** Data for processing **
▬▬▬

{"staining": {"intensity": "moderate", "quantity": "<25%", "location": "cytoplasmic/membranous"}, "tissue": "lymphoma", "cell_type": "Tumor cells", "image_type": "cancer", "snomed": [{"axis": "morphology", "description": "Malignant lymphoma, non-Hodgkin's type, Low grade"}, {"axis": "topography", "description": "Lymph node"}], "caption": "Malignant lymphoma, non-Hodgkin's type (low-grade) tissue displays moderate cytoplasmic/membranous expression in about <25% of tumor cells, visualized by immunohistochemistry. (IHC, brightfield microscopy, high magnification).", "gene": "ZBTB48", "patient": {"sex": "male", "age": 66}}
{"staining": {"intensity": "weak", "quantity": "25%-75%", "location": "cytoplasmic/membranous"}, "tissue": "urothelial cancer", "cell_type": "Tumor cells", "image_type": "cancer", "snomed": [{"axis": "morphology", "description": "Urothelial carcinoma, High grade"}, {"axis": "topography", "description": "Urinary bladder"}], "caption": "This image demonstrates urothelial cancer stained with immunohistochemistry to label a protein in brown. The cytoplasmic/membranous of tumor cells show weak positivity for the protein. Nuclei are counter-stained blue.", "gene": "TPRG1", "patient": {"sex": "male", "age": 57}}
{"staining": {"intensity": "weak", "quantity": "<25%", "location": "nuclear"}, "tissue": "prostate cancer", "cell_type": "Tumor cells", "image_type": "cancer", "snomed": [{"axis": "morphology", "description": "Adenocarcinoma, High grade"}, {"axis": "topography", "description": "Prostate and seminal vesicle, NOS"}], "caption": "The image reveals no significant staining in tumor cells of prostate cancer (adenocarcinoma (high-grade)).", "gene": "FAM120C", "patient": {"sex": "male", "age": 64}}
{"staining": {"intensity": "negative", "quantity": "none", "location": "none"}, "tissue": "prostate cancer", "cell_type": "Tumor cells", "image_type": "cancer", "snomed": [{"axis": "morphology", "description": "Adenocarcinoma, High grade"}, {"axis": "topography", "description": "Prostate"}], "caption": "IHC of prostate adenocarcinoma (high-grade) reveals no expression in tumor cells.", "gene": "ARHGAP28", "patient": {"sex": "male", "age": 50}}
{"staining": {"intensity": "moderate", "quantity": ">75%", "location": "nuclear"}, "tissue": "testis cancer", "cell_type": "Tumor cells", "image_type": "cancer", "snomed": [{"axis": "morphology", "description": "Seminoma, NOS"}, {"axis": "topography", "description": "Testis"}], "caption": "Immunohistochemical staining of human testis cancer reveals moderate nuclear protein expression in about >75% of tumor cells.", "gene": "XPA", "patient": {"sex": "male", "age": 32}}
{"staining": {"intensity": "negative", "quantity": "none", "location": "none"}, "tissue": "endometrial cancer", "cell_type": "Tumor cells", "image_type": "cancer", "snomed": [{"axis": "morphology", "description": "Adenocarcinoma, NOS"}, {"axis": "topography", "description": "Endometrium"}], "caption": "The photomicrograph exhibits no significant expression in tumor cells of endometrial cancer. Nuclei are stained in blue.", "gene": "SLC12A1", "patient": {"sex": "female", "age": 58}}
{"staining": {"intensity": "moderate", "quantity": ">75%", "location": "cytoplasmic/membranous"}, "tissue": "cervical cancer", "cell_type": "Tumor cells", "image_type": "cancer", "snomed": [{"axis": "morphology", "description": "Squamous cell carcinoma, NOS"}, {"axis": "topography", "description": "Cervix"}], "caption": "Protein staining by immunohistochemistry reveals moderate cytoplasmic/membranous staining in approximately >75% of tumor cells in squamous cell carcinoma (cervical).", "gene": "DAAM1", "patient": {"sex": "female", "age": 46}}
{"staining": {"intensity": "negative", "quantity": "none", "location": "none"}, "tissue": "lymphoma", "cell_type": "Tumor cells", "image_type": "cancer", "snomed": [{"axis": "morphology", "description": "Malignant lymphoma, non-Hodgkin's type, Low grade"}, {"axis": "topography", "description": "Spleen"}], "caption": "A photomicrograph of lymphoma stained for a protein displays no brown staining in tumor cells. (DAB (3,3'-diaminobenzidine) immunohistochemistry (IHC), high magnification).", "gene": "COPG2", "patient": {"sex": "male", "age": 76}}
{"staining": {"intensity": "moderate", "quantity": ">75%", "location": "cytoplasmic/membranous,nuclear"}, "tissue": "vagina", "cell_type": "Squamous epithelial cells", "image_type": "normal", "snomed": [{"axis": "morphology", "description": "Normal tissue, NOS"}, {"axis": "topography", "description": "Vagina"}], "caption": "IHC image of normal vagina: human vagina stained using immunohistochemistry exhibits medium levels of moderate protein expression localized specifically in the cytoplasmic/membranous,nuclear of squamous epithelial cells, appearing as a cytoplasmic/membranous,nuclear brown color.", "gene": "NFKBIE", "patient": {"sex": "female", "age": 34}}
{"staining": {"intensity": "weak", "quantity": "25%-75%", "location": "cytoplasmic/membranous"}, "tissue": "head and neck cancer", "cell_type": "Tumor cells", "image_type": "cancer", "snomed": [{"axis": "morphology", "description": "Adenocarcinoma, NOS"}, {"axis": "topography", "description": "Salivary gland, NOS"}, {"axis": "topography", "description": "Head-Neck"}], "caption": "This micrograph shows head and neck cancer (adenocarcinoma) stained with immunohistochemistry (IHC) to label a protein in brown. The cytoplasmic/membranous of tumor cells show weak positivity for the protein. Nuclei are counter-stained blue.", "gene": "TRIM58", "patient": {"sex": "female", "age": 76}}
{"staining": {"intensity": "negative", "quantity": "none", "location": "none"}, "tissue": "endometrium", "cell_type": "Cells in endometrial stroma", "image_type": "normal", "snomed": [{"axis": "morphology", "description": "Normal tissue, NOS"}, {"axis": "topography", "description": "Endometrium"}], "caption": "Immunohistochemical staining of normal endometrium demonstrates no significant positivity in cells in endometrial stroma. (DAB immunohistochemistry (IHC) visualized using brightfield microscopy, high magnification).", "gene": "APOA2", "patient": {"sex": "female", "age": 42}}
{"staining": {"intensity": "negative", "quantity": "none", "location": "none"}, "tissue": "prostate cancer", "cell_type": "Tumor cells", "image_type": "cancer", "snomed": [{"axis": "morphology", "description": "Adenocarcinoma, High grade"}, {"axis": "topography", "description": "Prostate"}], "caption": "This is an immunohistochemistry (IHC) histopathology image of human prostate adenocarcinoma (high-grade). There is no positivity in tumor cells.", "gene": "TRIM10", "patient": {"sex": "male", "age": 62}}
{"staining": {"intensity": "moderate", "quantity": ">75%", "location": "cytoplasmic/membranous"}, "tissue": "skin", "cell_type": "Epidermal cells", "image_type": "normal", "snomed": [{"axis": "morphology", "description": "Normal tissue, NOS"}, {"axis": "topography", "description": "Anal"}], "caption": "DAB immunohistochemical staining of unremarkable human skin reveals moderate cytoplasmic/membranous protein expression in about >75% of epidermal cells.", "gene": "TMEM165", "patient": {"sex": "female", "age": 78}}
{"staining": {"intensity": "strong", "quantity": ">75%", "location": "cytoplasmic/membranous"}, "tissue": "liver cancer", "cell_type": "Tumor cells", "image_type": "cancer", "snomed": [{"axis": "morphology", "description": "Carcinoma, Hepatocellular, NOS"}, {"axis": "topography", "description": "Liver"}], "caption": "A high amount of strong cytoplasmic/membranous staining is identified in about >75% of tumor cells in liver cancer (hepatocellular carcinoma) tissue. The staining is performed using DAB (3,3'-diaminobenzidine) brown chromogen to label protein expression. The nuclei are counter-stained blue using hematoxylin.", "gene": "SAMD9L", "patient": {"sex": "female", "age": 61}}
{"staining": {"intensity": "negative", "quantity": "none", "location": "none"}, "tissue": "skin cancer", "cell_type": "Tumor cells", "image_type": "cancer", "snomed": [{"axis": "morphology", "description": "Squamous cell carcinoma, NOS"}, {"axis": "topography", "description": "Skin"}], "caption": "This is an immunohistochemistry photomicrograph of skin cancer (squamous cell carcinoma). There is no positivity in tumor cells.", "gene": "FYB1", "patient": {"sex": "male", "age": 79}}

▬▬▬

** To do **
Among the lines of the listing above, which ones contain the word "diaminobenzidine"? Show them.

** Written response **
{"staining": {"intensity": "negative", "quantity": "none", "location": "none"}, "tissue": "lymphoma", "cell_type": "Tumor cells", "image_type": "cancer", "snomed": [{"axis": "morphology", "description": "Malignant lymphoma, non-Hodgkin's type, Low grade"}, {"axis": "topography", "description": "Spleen"}], "caption": "A photomicrograph of lymphoma stained for a protein displays no brown staining in tumor cells. (DAB (3,3'-diaminobenzidine) immunohistochemistry (IHC), high magnification).", "gene": "COPG2", "patient": {"sex": "male", "age": 76}}
{"staining": {"intensity": "strong", "quantity": ">75%", "location": "cytoplasmic/membranous"}, "tissue": "liver cancer", "cell_type": "Tumor cells", "image_type": "cancer", "snomed": [{"axis": "morphology", "description": "Carcinoma, Hepatocellular, NOS"}, {"axis": "topography", "description": "Liver"}], "caption": "A high amount of strong cytoplasmic/membranous staining is identified in about >75% of tumor cells in liver cancer (hepatocellular carcinoma) tissue. The staining is performed using DAB (3,3'-diaminobenzidine) brown chromogen to label protein expression. The nuclei are counter-stained blue using hematoxylin.", "gene": "SAMD9L", "patient": {"sex": "female", "age": 61}}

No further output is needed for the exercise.